▸ ABOUT THIS TASK:
What lines in the entries below contain the word "linejoin"? Copy all of them.

Saved data entries
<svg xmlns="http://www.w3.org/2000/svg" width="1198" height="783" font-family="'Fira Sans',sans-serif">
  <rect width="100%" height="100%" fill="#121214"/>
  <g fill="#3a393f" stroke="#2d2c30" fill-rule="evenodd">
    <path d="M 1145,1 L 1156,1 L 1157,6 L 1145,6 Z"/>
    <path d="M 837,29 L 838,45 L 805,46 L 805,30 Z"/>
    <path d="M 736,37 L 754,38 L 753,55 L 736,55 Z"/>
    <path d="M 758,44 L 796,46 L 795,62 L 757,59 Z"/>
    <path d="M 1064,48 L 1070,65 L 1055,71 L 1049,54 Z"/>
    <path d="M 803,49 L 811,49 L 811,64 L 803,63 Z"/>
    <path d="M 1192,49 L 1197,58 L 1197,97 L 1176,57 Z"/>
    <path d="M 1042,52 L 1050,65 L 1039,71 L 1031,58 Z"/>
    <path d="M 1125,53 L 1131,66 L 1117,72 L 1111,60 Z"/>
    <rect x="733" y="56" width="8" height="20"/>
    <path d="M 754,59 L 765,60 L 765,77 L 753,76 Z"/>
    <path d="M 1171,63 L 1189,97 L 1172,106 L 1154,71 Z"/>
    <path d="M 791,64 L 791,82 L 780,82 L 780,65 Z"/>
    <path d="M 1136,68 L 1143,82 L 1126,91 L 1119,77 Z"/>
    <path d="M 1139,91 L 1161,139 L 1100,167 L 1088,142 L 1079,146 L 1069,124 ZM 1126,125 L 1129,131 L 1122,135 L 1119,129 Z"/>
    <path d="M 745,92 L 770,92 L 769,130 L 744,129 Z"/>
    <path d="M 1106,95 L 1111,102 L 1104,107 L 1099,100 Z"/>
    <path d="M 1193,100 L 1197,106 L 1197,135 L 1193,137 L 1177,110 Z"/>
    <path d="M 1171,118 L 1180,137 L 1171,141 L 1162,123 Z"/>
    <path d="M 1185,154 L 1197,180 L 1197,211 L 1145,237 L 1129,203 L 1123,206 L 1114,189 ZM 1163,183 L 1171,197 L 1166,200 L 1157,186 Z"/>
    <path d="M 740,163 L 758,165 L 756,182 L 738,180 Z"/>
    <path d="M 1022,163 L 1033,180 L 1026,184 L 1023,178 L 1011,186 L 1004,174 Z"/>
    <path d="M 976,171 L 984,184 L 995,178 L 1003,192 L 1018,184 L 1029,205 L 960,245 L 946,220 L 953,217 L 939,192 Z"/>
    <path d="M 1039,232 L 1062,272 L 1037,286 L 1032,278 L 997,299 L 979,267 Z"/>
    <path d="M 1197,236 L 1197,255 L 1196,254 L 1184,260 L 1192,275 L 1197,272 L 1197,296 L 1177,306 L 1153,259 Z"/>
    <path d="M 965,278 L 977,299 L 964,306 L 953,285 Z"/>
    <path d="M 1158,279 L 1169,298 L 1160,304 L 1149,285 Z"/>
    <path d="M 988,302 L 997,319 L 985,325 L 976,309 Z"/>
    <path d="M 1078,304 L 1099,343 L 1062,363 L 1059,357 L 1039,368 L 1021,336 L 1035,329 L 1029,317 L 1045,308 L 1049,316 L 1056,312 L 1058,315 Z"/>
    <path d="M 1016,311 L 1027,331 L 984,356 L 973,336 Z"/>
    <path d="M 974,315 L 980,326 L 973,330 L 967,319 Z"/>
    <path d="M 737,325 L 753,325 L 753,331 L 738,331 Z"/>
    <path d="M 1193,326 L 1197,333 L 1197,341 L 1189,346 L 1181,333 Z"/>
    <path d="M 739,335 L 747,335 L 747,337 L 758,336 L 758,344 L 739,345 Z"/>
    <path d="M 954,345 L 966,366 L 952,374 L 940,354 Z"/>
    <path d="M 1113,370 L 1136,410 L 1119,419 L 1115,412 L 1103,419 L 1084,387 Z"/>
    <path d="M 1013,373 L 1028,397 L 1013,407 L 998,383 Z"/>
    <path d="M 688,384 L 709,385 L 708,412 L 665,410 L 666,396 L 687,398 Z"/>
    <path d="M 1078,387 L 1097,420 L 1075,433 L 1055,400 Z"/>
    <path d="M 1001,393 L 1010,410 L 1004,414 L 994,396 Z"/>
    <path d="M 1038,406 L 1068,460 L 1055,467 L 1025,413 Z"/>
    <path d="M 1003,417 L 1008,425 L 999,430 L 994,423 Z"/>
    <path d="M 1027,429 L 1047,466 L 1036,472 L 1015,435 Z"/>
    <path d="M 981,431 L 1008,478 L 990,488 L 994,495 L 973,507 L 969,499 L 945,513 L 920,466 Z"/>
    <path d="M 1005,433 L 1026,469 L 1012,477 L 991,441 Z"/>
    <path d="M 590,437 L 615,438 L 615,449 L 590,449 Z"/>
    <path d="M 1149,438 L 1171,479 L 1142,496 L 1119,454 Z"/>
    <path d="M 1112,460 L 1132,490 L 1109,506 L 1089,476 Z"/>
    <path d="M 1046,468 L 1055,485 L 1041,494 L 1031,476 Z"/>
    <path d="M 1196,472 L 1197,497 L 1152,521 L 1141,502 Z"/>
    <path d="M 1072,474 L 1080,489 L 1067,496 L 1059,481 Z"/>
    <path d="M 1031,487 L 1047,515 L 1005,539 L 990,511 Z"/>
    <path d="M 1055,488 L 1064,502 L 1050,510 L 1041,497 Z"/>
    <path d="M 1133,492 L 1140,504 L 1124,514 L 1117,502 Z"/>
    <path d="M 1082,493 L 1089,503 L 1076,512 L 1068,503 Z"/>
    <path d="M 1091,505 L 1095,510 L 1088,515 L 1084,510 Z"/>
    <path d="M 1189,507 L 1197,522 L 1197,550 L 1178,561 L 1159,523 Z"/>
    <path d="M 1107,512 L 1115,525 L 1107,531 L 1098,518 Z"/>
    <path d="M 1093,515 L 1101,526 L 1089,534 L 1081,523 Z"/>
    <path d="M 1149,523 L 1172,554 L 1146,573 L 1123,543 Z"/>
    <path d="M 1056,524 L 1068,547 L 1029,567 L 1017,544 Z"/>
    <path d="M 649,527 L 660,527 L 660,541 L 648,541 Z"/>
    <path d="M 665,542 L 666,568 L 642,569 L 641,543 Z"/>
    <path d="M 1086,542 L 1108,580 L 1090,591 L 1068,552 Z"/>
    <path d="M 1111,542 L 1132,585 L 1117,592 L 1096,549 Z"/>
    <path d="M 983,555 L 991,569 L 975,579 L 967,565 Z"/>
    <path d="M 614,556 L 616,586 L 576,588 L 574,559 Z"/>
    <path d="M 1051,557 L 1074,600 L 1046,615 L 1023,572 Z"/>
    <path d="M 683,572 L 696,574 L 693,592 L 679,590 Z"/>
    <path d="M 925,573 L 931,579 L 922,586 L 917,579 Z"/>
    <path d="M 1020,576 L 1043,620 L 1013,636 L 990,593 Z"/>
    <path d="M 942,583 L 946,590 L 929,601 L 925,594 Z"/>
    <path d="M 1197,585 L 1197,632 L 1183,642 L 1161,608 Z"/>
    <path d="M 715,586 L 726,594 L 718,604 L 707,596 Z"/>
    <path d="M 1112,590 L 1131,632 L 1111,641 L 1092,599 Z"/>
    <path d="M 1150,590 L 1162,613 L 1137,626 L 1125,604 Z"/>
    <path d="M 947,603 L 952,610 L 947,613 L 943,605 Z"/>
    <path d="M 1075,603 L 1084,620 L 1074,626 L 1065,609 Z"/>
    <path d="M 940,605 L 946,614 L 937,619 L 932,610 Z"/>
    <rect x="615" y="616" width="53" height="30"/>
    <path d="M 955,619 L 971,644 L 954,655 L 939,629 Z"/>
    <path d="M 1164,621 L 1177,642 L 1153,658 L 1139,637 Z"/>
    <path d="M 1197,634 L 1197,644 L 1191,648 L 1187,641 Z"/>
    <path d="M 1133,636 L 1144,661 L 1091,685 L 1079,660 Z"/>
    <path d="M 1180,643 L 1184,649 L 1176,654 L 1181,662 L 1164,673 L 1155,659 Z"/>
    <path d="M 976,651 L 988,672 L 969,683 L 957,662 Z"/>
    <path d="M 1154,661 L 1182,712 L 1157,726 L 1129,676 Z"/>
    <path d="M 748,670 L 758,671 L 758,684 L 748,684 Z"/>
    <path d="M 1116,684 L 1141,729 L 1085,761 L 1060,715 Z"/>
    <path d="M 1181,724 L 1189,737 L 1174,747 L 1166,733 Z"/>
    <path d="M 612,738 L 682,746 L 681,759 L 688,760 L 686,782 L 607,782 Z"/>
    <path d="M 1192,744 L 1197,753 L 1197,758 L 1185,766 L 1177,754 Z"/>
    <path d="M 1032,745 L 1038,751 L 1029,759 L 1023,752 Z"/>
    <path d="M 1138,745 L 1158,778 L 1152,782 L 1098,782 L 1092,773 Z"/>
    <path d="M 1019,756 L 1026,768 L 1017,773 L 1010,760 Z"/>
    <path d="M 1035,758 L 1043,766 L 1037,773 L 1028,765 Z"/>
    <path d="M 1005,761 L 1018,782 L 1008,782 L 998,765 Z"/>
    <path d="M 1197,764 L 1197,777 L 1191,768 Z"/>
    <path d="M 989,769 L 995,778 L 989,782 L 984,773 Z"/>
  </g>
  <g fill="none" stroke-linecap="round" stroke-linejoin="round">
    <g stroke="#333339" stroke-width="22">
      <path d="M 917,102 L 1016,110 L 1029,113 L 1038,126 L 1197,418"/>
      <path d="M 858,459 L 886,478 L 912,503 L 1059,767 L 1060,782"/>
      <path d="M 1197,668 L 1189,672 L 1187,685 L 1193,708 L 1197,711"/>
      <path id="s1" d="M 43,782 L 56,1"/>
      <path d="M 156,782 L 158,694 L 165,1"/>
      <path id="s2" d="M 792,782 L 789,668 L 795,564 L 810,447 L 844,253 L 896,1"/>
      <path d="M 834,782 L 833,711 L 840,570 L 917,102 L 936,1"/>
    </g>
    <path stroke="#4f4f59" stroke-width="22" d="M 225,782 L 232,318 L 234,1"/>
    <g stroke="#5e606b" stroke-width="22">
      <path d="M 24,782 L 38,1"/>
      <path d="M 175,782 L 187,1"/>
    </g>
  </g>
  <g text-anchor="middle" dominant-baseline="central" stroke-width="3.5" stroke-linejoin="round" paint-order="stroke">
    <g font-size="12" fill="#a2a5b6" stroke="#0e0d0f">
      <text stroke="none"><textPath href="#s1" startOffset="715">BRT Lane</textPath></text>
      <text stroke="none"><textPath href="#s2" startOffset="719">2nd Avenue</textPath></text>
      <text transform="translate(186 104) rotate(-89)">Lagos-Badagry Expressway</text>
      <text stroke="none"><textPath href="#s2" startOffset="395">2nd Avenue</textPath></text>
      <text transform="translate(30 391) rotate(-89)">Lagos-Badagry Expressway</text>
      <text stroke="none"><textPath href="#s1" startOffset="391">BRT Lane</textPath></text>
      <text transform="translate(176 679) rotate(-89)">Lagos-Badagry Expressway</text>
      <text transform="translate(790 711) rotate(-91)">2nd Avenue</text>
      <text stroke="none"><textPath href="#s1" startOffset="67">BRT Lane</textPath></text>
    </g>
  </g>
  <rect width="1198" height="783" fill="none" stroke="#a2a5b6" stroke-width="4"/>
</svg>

▸ RESULT OF THE TASK:
  <g fill="none" stroke-linecap="round" stroke-linejoin="round">
  <g text-anchor="middle" dominant-baseline="central" stroke-width="3.5" stroke-linejoin="round" paint-order="stroke">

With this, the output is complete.